Extracted material START

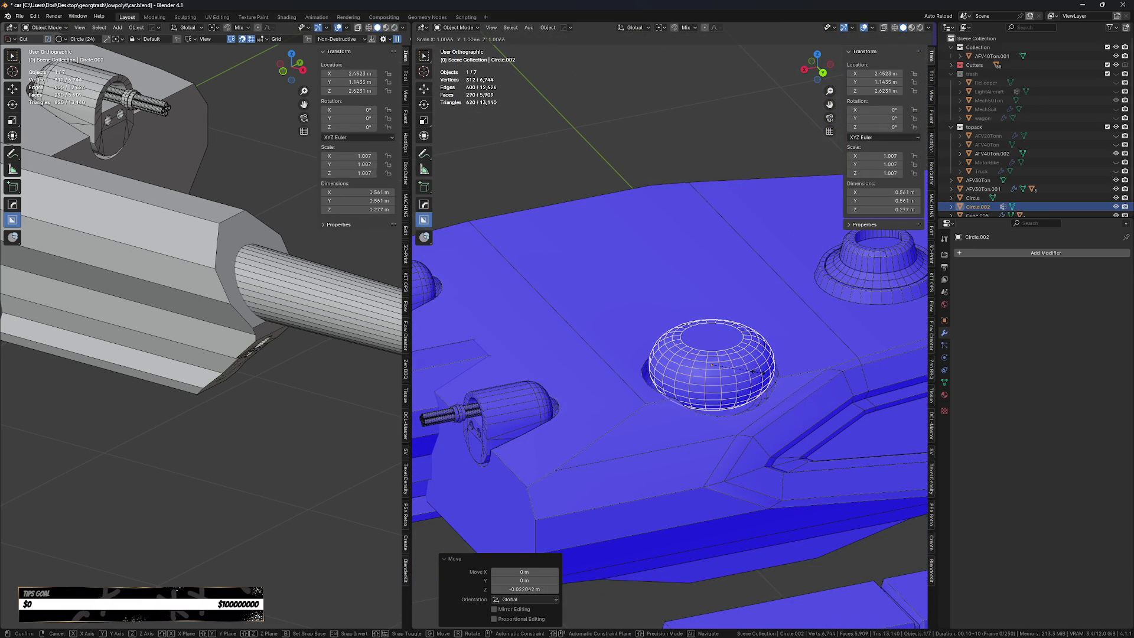
left_click(722, 417)
In Edit Mode, select an edge loop around the capsule's middle.
mouse_move(721, 416)
middle_mouse_down()
mouse_move(794, 389)
mouse_move(775, 392)
middle_mouse_up()
key("Tab")
scroll(700, 351, "up", 3)
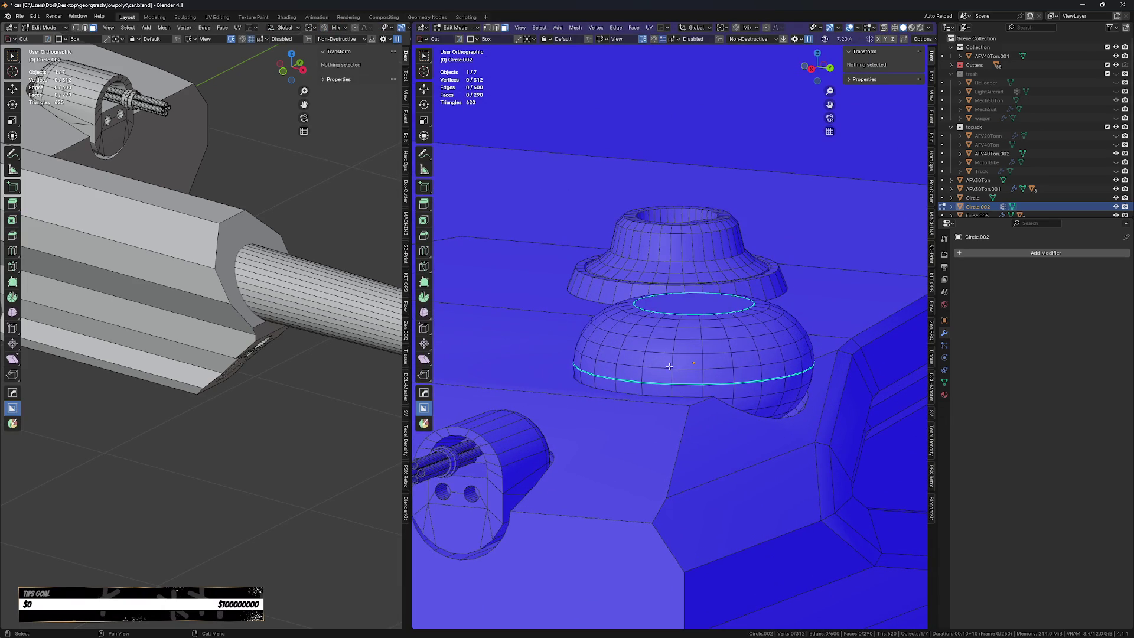
left_click(662, 359, "alt")
Bevel the selected edge loop into a band around the capsule.
scroll(662, 359, "up", 2)
key("ctrl+b")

Extracted material END

_Exercise directions_:
Omit the pictures, then give every record back exactly as it stands.

_Written solution_:
left_click(722, 417)
In Edit Mode, select an edge loop around the capsule's middle.
mouse_move(721, 416)
middle_mouse_down()
mouse_move(794, 389)
mouse_move(775, 392)
middle_mouse_up()
key("Tab")
scroll(700, 351, "up", 3)
left_click(662, 359, "alt")
Bevel the selected edge loop into a band around the capsule.
scroll(662, 359, "up", 2)
key("ctrl+b")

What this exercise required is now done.